ドライアイの痛みの救世主?!アバレプト懸濁性点眼液

雨に濡れた紫陽花がひときわ美しい季節となりました。
梅雨と言えば、洗濯物も乾かず何かとすっきりとしないイメージがありますが、“梅の実が熟す頃の雨”と言ったように、一年の半分が過ぎる中、何かひとつでも実になるような事が出来たかな、と振り返る時期でもあると思います。とは言え、まずは身体が資本!体調を崩さないようお互い気を付けましょう。

梅好きの受付Fです。

先日、千寿製薬さんによる、アバレプト懸濁性点眼液の勉強会がありました。
現在、当院で処方しているドライアイ点眼薬は何種類もありますが、このアバレプト懸濁性点眼液は、涙液に近い成分で刺激が少ないと言われています。また、世界初のTRPV1拮抗剤とも言われています。このTRPV1とは、カプサイシンや43℃以上の高温、酸性環境などで活性化される「痛み・熱」を感じる生命現象を支える分子です。主に感覚神経に存在し、痛み・痒み・炎症反応などに深く関わります。眼の不快感や眼の乾燥感などの自覚症状の改善と、三叉神経細胞・角膜上皮細胞・炎症細胞の他覚症状を緩和してくれる作用があり、現行の潤いを保つ目薬や、涙の成分を増やす作用のある目薬などには無かった、ドライアイによる炎症を抑える目薬になります。

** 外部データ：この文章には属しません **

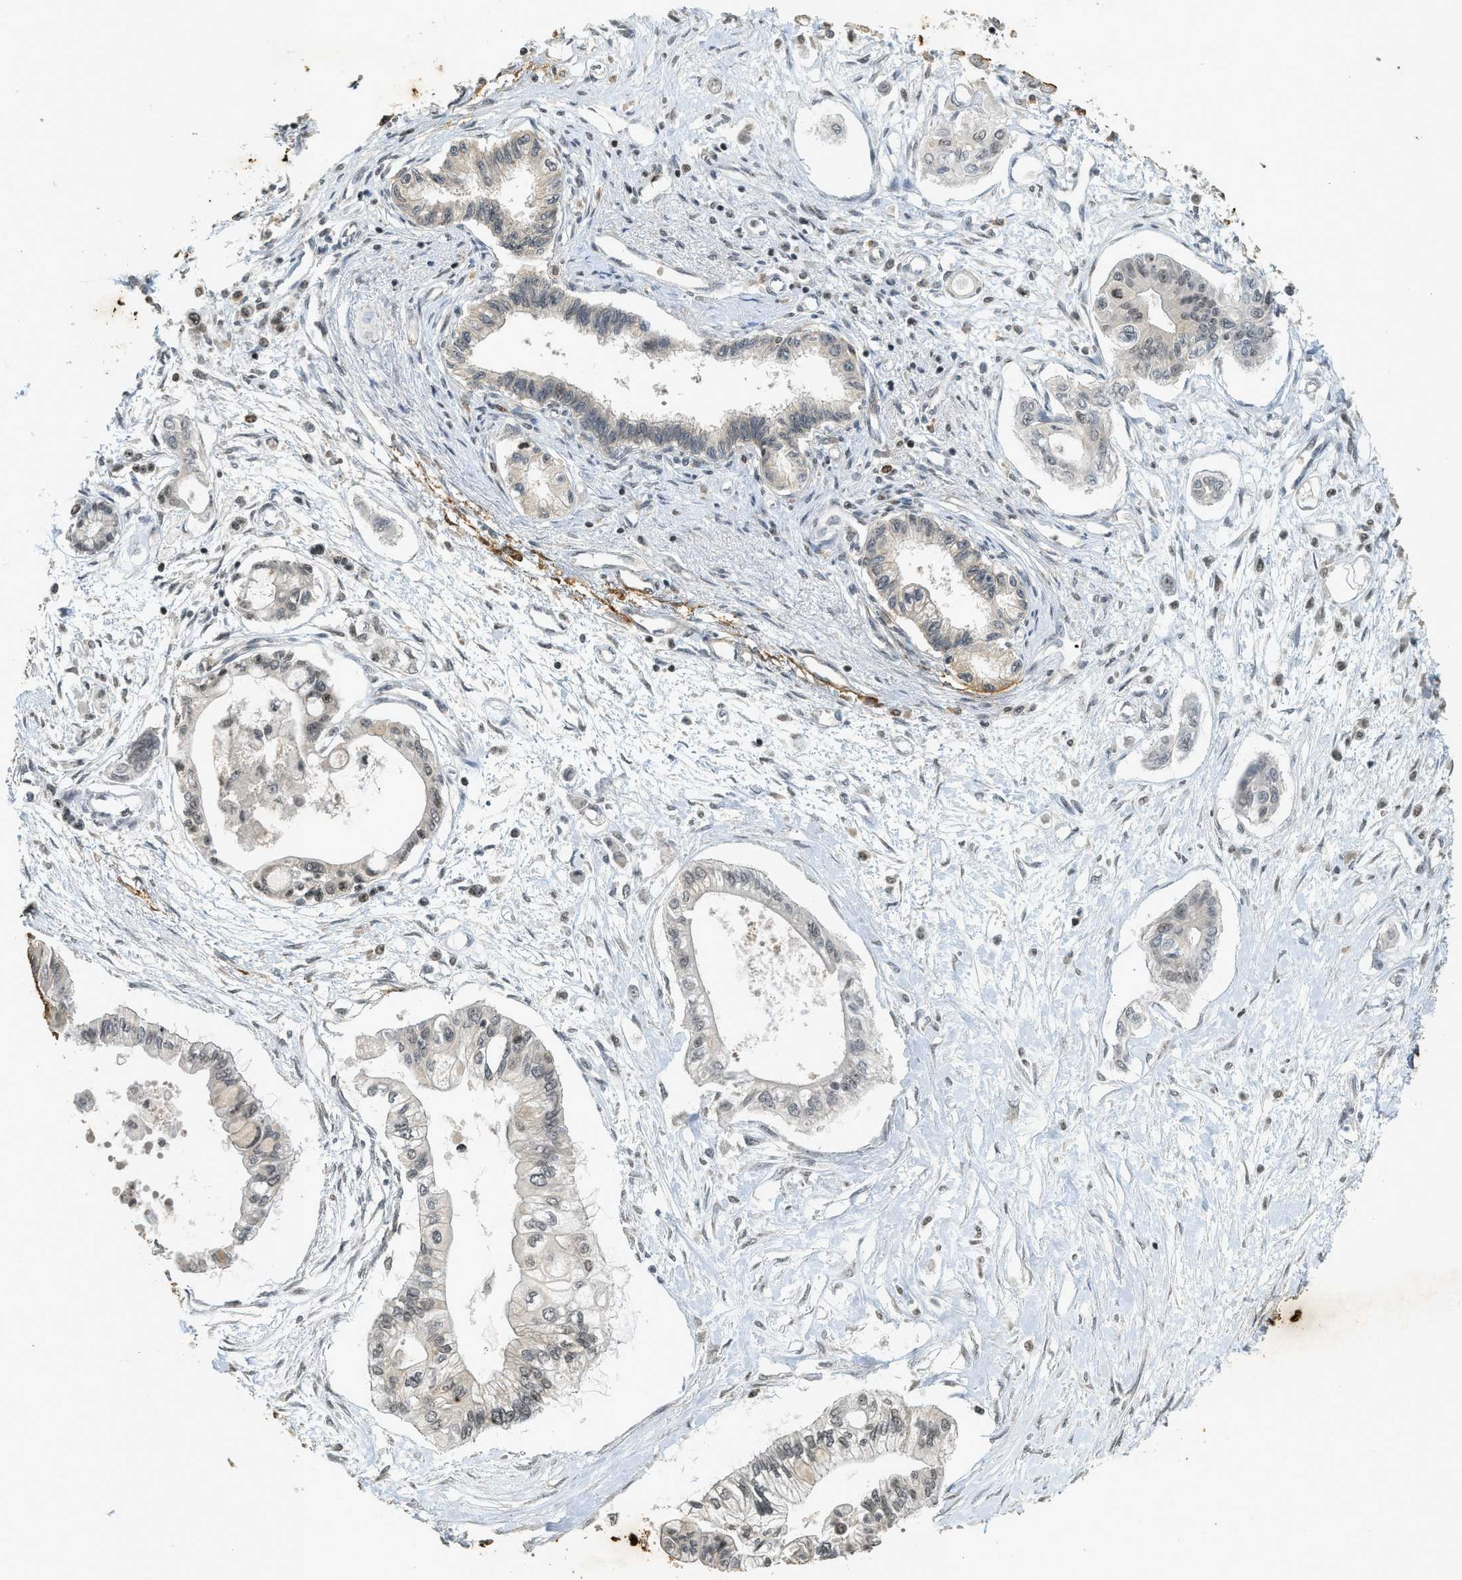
{"staining": {"intensity": "moderate", "quantity": "<25%", "location": "nuclear"}, "tissue": "pancreatic cancer", "cell_type": "Tumor cells", "image_type": "cancer", "snomed": [{"axis": "morphology", "description": "Adenocarcinoma, NOS"}, {"axis": "topography", "description": "Pancreas"}], "caption": "Human pancreatic adenocarcinoma stained with a protein marker shows moderate staining in tumor cells.", "gene": "SIAH1", "patient": {"sex": "female", "age": 77}}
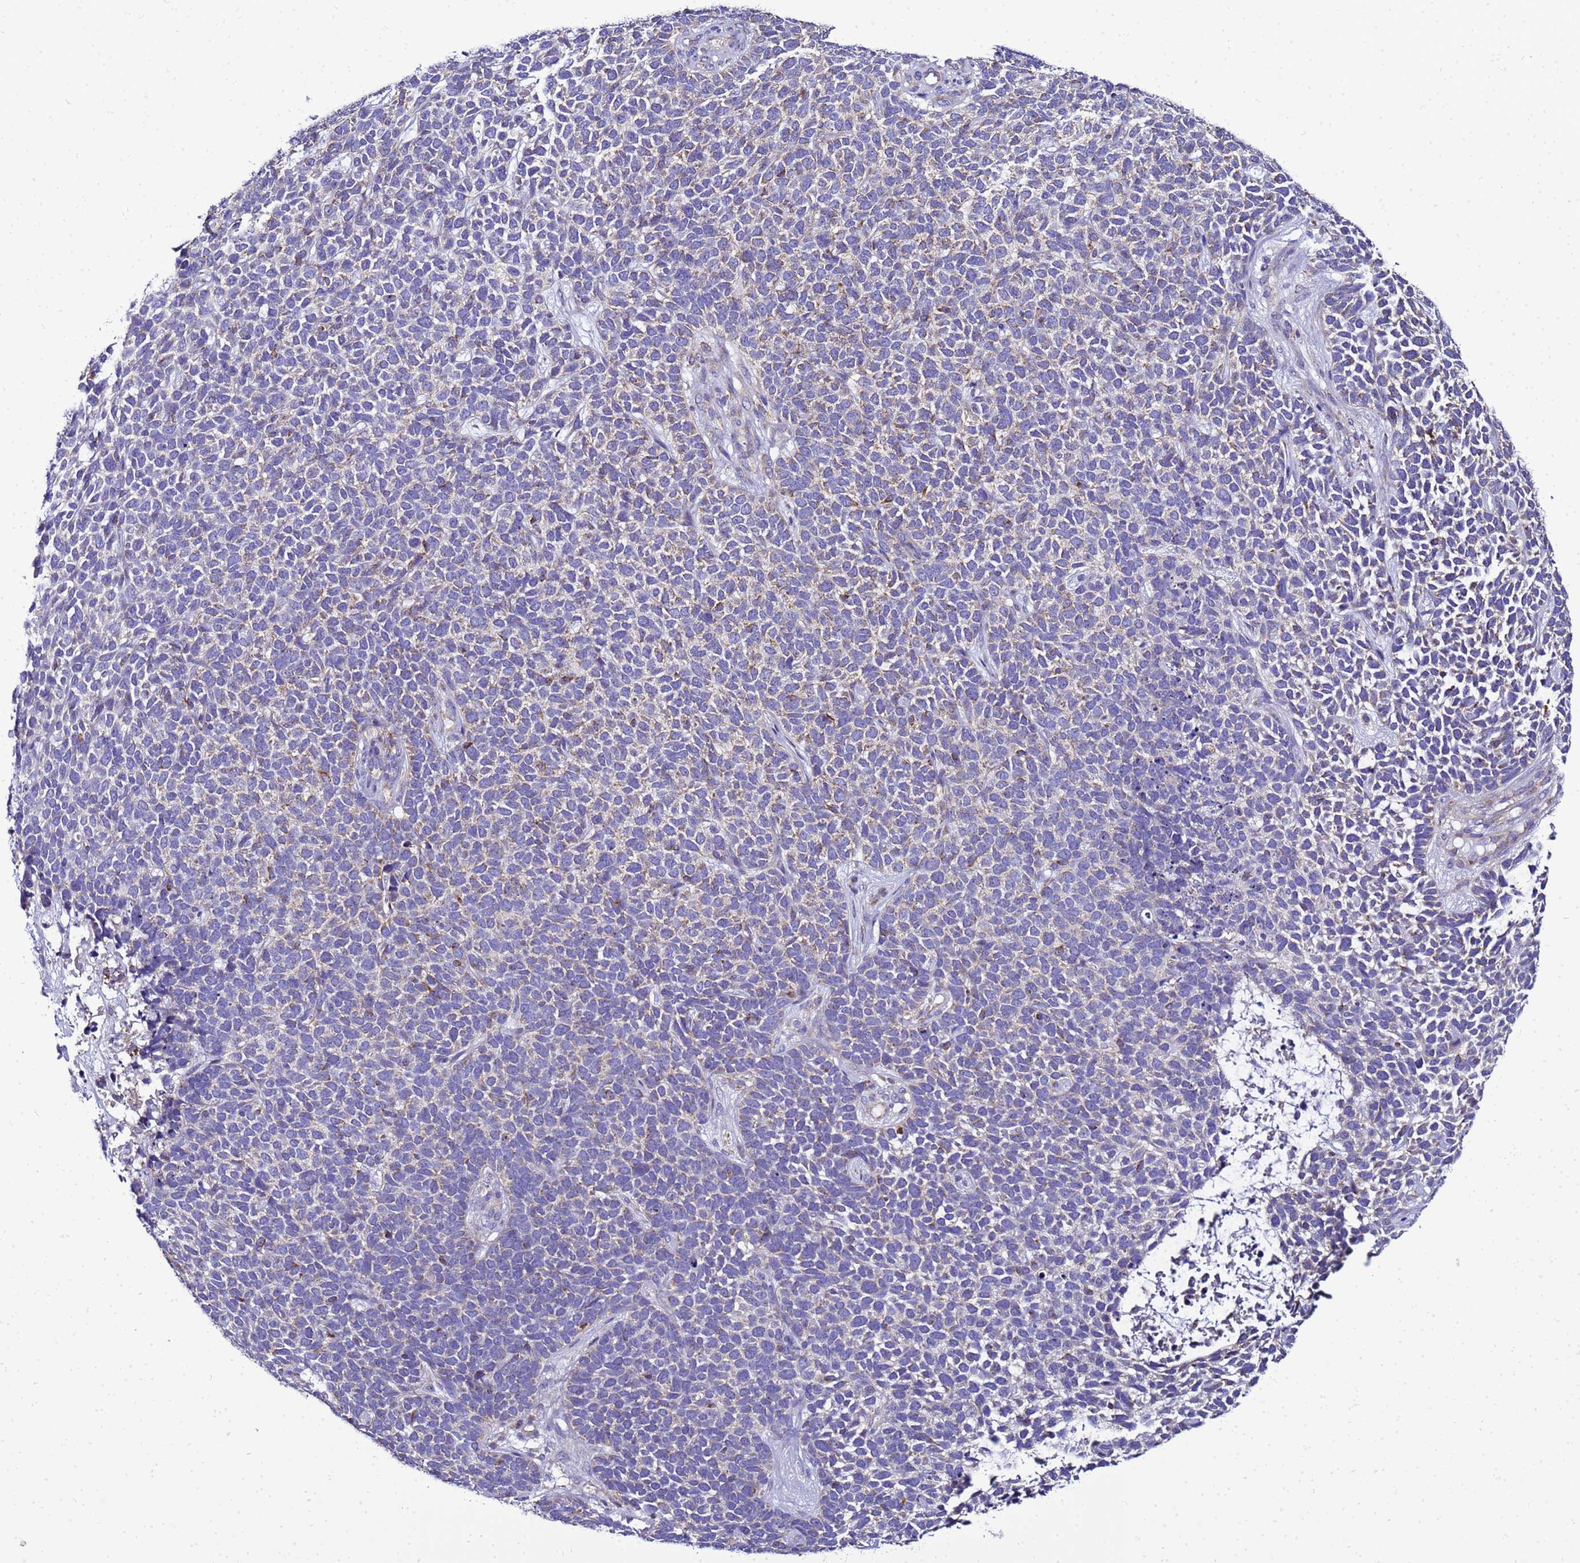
{"staining": {"intensity": "negative", "quantity": "none", "location": "none"}, "tissue": "skin cancer", "cell_type": "Tumor cells", "image_type": "cancer", "snomed": [{"axis": "morphology", "description": "Basal cell carcinoma"}, {"axis": "topography", "description": "Skin"}], "caption": "There is no significant positivity in tumor cells of basal cell carcinoma (skin).", "gene": "HIGD2A", "patient": {"sex": "female", "age": 84}}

当院の患者さんでもドライアイの方が多くみられ、眼がパシパシする、眼が乾いて痛いのか疲れからくる痛みなのか分からない、など、眼の表面の涙の量は多くても自覚症状がある方もおられます。アバレプト懸濁性点眼液は角膜上皮の炎症を抑え、まぶたと眼の表面が擦れる原因となる瞬目を少なくする作用もあります。
まぶたの裏が乾いてザラザラしていると、白目や黒目と擦れて傷が出来たりゴロゴロしたり、痛みが出ることもあります。
そして、これらの症状が点眼開始後1~2週間で改善したというデータもあります。
また、他のドライアイ点眼を併用するよりもアバレプト懸濁性点眼液のみ使用する方が効果が出るのが早く、自覚症状が改善したというデータもあります。
当院のドライアイの患者さんの中には中学生の方もいて、長時間の近見作業やスポーツなど、ドライアイを引き起こす要素は様々です。
当院では中学生からコンタクトレンズ使用可にしていますが、コンタクトレンズ装用中でも点眼可といった利点もあります。
ただし、小児と高齢者には注意を払っての処方となります。

私も寝る前にベッドの中でついついスマホを見る時間が増えて瞬目が少なくなったり、暑い日にはエアコンの吹き出し口の真下に寝転んだりして…、これじゃあ眼が乾くなぁと思いながらもやめられません。
眼は一生大切にしないといけない身体の一部です!
ドライアイによる痛みかも、と思われた方はアバレプト懸濁性点眼液を試してみられても良いかもしれません。